*Instructions for the task:*
Don't include pictures. Quote the lines below from the first through the line that contains "[00:01.067]".

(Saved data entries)
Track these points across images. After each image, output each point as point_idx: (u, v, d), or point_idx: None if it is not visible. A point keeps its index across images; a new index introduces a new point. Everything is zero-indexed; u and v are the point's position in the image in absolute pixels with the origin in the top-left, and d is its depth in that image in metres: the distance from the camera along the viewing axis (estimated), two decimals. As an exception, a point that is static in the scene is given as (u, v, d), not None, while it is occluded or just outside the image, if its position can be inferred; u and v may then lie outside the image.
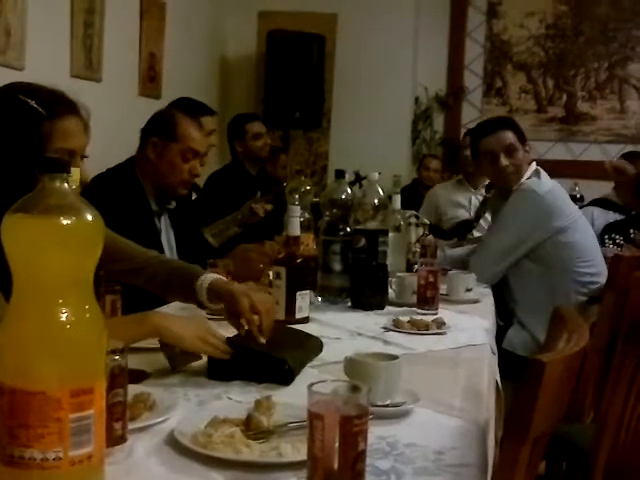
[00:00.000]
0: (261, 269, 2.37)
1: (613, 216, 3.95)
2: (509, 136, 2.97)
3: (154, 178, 2.55)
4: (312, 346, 1.73)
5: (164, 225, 2.64)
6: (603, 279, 2.77)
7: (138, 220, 2.45)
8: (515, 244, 2.90)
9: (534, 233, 2.88)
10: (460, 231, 3.69)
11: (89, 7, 3.91)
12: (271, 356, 1.55)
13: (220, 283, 1.82)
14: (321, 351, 1.73)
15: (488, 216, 3.72)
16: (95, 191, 2.09)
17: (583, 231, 2.98)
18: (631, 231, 3.76)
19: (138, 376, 1.46)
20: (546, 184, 2.96)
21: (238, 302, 1.69)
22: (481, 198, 4.06)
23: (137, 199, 2.52)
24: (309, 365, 1.66)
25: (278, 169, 4.71)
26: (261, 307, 1.68)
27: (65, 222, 0.88)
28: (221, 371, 1.54)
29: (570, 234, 2.90)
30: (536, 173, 2.99)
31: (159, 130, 2.57)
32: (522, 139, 3.01)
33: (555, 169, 3.45)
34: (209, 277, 1.83)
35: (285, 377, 1.52)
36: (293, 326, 1.98)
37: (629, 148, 5.44)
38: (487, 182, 3.96)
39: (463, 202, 4.22)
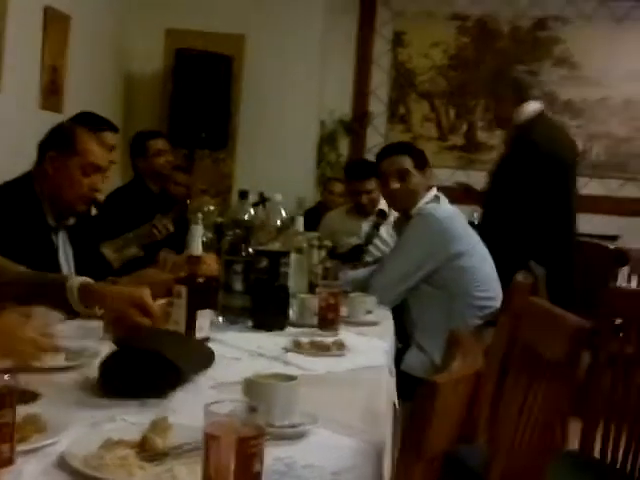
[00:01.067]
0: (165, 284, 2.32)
1: None
2: (403, 161, 3.03)
3: (52, 193, 2.48)
4: (204, 353, 1.74)
5: (62, 242, 2.57)
6: (499, 303, 2.85)
7: (34, 236, 2.38)
8: (414, 268, 2.96)
9: (432, 257, 2.95)
10: (353, 255, 3.75)
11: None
12: (160, 355, 1.53)
13: (91, 284, 1.82)
14: (213, 360, 1.74)
15: (377, 242, 3.84)
16: None
17: (480, 257, 3.06)
18: None
19: (28, 397, 1.41)
20: (445, 209, 3.04)
21: (111, 299, 1.69)
22: (371, 224, 4.15)
23: (33, 214, 2.44)
24: (209, 385, 1.64)
25: (178, 187, 4.67)
26: (137, 301, 1.68)
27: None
28: (111, 374, 1.52)
29: (467, 259, 2.97)
30: (436, 199, 3.07)
31: (58, 144, 2.50)
32: (421, 165, 3.08)
33: (455, 196, 3.54)
34: (79, 279, 1.82)
35: (174, 378, 1.52)
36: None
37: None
38: (379, 208, 4.06)
39: (355, 229, 4.29)
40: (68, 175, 2.47)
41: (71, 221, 2.57)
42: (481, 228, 3.54)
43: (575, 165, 3.89)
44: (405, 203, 3.06)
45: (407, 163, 3.04)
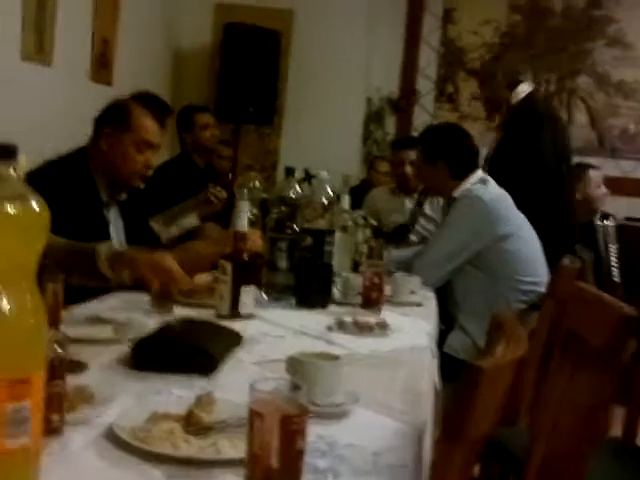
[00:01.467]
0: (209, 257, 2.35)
1: None
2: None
3: (106, 169, 2.51)
4: (232, 338, 1.77)
5: (113, 216, 2.61)
6: (544, 288, 2.83)
7: (87, 210, 2.42)
8: (458, 249, 2.94)
9: (477, 239, 2.93)
10: (398, 235, 3.75)
11: (42, -11, 3.84)
12: (193, 346, 1.58)
13: (118, 250, 1.88)
14: (239, 344, 1.77)
15: (422, 220, 3.83)
16: (44, 178, 2.06)
17: (527, 240, 3.03)
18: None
19: (77, 367, 1.44)
20: (491, 192, 3.01)
21: (137, 264, 1.74)
22: (414, 202, 4.14)
23: (86, 189, 2.48)
24: (252, 362, 1.66)
25: (223, 161, 4.69)
26: (158, 266, 1.74)
27: (10, 210, 0.86)
28: (145, 361, 1.55)
29: (513, 242, 2.95)
30: (482, 181, 3.04)
31: (112, 120, 2.53)
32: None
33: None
34: (107, 245, 1.87)
35: (208, 366, 1.55)
36: (237, 321, 2.00)
37: (576, 160, 5.55)
38: (421, 187, 4.06)
39: (398, 207, 4.28)
40: (122, 151, 2.50)
41: (123, 196, 2.60)
42: None
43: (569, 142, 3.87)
44: (437, 190, 3.10)
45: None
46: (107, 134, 2.51)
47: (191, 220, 3.37)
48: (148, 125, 2.54)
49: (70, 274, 1.87)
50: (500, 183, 3.15)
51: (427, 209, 4.06)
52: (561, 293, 2.53)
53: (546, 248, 3.13)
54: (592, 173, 4.20)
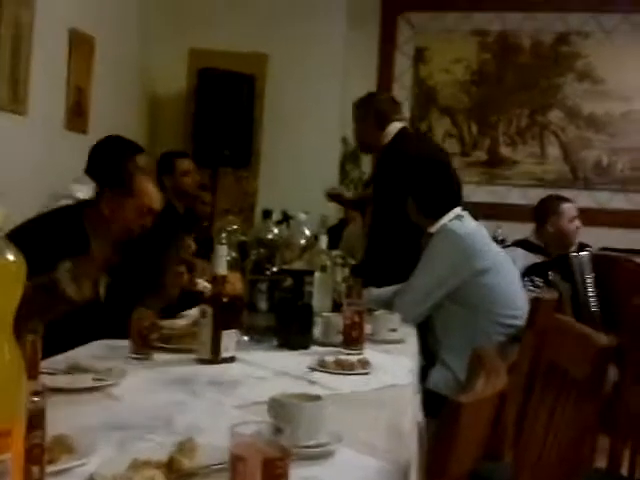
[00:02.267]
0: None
1: (533, 258, 4.05)
2: None
3: (103, 231, 2.51)
4: None
5: None
6: (524, 321, 2.84)
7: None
8: (436, 284, 2.96)
9: (454, 273, 2.95)
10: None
11: (16, 39, 3.87)
12: None
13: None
14: None
15: None
16: (35, 231, 2.08)
17: (504, 274, 3.05)
18: (550, 273, 3.87)
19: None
20: (467, 226, 3.04)
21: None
22: None
23: (78, 246, 2.44)
24: (234, 405, 1.65)
25: (204, 207, 4.71)
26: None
27: (-15, 262, 0.86)
28: None
29: (491, 276, 2.97)
30: (458, 217, 3.07)
31: (113, 183, 2.53)
32: None
33: (479, 211, 3.54)
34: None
35: None
36: (219, 365, 2.00)
37: (549, 192, 5.61)
38: None
39: None
40: (124, 217, 2.50)
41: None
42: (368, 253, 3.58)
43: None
44: None
45: None
46: (108, 198, 2.51)
47: None
48: (151, 191, 2.55)
49: (34, 310, 1.86)
50: (383, 213, 3.21)
51: None
52: (540, 325, 2.55)
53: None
54: (565, 206, 4.24)
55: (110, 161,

*Solution to this exercise:*
Track these points across images. After each image, output each point as point_idx: (u, v, d), or point_idx: None if it is not visible. A point keeps its index across images; a new index introduces a new point. Everything is zero-indexed; u and v are the point's position in the image in absolute pixels with the origin in the top-left, and d is its depth in that image in metres: the distance from the camera along the viewing axis (estimated), two decimals. As an exception, a point that is static in the scene is given as (u, v, d), not None, while it is occluded or just outside the image, if its position can be inferred; u and v may then lie outside the image.
[00:00.000]
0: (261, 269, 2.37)
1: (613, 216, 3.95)
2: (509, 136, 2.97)
3: (154, 178, 2.55)
4: (312, 346, 1.73)
5: (164, 225, 2.64)
6: (603, 279, 2.77)
7: (138, 220, 2.45)
8: (515, 244, 2.90)
9: (534, 233, 2.88)
10: (460, 231, 3.69)
11: (89, 7, 3.91)
12: (271, 356, 1.55)
13: (220, 283, 1.82)
14: (321, 351, 1.73)
15: (488, 216, 3.72)
16: (95, 191, 2.09)
17: (583, 231, 2.98)
18: (631, 231, 3.76)
19: (138, 376, 1.46)
20: (546, 184, 2.96)
21: (238, 302, 1.69)
22: (481, 198, 4.06)
23: (137, 199, 2.52)
24: (309, 365, 1.66)
25: (278, 169, 4.71)
26: (261, 307, 1.68)
27: (65, 222, 0.88)
28: (221, 371, 1.54)
29: (570, 234, 2.90)
30: (536, 173, 2.99)
31: (159, 130, 2.57)
32: (522, 139, 3.01)
33: (555, 169, 3.45)
34: (209, 277, 1.83)
35: (285, 377, 1.52)
36: (293, 326, 1.98)
37: (629, 148, 5.44)
38: (487, 182, 3.96)
39: (463, 202, 4.22)
[00:01.067]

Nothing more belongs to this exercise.